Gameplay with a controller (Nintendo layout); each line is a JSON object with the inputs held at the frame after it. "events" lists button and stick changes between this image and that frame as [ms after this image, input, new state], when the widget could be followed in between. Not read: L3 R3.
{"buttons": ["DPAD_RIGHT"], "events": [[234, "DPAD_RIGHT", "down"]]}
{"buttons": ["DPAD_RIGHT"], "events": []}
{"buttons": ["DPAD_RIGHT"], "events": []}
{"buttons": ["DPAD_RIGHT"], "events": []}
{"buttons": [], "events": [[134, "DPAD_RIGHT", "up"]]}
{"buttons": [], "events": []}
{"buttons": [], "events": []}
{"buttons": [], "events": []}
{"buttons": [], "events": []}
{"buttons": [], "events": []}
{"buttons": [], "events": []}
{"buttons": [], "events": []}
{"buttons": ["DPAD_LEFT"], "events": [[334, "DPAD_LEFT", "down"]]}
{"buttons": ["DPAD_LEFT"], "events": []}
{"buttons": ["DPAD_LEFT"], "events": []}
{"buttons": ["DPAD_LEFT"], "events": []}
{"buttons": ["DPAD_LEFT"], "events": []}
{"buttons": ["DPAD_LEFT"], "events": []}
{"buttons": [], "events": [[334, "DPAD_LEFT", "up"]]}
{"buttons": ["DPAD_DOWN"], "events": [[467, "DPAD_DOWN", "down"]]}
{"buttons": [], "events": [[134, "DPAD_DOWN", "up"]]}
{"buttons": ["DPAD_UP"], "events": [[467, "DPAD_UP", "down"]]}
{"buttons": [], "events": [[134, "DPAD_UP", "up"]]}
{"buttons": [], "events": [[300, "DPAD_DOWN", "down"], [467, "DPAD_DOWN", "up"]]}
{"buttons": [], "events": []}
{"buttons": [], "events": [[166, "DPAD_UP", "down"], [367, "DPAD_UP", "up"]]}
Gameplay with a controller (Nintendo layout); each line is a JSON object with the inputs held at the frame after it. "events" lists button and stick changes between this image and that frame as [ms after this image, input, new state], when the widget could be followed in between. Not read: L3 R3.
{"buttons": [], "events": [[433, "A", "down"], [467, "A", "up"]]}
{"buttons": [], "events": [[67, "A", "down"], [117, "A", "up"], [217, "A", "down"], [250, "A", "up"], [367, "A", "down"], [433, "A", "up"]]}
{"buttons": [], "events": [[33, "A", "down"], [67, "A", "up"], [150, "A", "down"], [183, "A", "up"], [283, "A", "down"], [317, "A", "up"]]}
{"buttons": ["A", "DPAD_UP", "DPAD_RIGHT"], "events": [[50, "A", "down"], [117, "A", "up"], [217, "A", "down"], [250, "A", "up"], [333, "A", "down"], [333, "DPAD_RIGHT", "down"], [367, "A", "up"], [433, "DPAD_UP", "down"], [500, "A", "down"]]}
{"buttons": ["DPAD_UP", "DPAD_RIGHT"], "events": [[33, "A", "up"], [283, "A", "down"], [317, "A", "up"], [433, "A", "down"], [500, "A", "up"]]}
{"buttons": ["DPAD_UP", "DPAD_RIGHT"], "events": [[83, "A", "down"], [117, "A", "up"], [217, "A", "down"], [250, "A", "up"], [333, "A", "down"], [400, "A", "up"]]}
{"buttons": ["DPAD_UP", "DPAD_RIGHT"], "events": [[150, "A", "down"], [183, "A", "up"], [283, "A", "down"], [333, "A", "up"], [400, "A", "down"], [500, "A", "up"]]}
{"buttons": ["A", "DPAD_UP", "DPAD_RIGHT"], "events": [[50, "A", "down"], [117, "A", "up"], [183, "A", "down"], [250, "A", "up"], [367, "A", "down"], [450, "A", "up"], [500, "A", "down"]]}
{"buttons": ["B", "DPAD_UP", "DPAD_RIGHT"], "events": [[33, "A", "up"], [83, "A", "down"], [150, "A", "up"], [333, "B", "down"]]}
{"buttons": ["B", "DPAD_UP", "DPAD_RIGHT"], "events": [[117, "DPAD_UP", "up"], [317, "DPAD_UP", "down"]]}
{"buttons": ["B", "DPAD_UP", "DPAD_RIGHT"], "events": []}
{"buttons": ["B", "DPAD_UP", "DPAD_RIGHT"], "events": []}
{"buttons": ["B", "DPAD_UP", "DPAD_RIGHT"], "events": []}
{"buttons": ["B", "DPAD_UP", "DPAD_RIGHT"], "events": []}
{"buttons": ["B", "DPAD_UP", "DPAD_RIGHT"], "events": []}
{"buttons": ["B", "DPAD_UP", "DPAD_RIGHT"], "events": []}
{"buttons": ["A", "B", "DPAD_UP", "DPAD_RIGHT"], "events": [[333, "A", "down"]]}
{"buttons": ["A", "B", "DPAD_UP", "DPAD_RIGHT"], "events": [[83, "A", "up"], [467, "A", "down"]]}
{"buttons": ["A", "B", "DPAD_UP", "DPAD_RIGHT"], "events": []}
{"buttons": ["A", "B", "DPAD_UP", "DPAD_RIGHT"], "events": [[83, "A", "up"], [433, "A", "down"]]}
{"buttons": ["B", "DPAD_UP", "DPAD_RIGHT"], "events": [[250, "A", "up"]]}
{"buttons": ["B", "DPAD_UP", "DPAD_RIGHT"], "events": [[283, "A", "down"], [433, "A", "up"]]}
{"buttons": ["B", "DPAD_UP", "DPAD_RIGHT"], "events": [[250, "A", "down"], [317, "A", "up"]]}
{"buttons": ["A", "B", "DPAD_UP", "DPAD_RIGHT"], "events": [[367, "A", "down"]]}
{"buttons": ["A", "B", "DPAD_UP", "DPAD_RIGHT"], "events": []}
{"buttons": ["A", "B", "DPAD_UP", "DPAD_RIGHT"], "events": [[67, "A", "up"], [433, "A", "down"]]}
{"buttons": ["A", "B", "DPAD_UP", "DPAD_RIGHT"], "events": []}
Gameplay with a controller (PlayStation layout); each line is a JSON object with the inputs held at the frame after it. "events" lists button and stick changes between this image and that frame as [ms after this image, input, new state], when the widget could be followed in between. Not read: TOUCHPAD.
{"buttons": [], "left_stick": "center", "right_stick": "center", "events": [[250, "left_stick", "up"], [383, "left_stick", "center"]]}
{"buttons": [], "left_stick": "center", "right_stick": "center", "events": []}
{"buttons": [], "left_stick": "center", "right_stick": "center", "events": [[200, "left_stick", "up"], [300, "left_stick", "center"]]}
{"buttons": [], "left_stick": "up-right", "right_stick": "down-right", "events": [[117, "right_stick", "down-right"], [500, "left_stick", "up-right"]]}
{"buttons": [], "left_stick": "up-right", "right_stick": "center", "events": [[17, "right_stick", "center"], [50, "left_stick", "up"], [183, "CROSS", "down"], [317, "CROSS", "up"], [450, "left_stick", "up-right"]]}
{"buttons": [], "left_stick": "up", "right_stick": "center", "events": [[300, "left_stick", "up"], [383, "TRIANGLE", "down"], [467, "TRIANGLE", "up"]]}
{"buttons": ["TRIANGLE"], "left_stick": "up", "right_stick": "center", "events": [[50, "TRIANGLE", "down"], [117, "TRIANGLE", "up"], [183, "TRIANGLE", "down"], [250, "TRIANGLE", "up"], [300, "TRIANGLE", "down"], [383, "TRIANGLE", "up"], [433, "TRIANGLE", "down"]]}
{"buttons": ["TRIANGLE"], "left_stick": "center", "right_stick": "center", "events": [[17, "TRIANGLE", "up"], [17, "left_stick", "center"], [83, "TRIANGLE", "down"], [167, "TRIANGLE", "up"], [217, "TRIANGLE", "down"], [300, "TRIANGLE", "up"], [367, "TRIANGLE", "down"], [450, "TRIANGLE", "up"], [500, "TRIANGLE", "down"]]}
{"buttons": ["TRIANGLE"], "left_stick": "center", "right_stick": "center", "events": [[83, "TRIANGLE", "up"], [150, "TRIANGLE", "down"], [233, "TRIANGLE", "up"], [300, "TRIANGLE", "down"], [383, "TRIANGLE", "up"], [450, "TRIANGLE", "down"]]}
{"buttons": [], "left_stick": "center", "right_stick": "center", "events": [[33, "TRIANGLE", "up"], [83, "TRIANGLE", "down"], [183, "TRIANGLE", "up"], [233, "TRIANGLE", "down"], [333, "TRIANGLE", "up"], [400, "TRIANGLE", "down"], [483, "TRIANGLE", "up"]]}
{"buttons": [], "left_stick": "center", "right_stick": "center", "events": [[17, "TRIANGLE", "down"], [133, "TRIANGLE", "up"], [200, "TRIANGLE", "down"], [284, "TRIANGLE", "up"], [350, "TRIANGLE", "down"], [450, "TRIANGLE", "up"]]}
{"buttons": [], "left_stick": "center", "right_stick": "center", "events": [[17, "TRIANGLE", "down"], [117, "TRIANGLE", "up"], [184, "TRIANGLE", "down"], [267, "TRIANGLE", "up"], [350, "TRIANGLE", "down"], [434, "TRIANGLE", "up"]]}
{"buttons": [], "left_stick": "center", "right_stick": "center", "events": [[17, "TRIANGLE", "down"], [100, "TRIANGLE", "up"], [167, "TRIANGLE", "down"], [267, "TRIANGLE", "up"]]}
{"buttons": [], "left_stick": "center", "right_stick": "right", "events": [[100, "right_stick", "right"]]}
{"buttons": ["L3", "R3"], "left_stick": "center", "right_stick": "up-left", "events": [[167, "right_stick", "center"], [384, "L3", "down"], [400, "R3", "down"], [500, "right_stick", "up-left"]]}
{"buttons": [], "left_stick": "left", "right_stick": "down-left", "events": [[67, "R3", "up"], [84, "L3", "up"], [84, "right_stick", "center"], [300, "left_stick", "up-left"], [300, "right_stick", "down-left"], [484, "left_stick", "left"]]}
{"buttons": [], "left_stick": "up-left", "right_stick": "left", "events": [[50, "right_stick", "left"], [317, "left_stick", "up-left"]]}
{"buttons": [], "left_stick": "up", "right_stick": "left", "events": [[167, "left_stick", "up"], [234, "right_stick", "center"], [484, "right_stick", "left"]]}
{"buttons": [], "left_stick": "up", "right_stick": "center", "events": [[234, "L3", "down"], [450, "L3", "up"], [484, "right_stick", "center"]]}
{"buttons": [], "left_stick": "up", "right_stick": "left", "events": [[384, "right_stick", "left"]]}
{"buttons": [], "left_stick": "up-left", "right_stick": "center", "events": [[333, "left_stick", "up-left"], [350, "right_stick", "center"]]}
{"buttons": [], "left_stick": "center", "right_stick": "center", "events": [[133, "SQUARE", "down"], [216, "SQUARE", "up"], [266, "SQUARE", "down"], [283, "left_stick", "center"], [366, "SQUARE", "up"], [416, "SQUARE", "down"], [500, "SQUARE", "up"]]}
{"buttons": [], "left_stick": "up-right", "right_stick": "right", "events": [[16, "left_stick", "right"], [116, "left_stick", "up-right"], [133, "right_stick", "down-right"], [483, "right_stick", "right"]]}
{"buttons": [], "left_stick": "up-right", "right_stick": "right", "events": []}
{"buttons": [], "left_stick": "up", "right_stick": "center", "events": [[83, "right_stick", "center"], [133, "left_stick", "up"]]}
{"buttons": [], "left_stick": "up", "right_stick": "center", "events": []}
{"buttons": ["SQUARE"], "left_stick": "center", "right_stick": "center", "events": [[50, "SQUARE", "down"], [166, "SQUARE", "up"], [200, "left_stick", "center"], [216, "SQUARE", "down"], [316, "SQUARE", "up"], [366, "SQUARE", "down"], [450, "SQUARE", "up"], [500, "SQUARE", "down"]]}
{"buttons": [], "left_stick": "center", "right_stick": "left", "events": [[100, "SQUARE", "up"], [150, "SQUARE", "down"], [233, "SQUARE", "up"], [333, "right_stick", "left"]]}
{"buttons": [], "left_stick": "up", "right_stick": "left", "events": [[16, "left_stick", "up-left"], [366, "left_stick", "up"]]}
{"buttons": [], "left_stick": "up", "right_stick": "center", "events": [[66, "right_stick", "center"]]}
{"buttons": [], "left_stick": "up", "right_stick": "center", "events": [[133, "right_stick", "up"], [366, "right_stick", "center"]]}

* _WHAT IS REQUIRED_
Please return a copy of each line in the entries that has the string "SQUARE".

* _EXERCISE OUTPUT_
{"buttons": [], "left_stick": "center", "right_stick": "center", "events": [[133, "SQUARE", "down"], [216, "SQUARE", "up"], [266, "SQUARE", "down"], [283, "left_stick", "center"], [366, "SQUARE", "up"], [416, "SQUARE", "down"], [500, "SQUARE", "up"]]}
{"buttons": ["SQUARE"], "left_stick": "center", "right_stick": "center", "events": [[50, "SQUARE", "down"], [166, "SQUARE", "up"], [200, "left_stick", "center"], [216, "SQUARE", "down"], [316, "SQUARE", "up"], [366, "SQUARE", "down"], [450, "SQUARE", "up"], [500, "SQUARE", "down"]]}
{"buttons": [], "left_stick": "center", "right_stick": "left", "events": [[100, "SQUARE", "up"], [150, "SQUARE", "down"], [233, "SQUARE", "up"], [333, "right_stick", "left"]]}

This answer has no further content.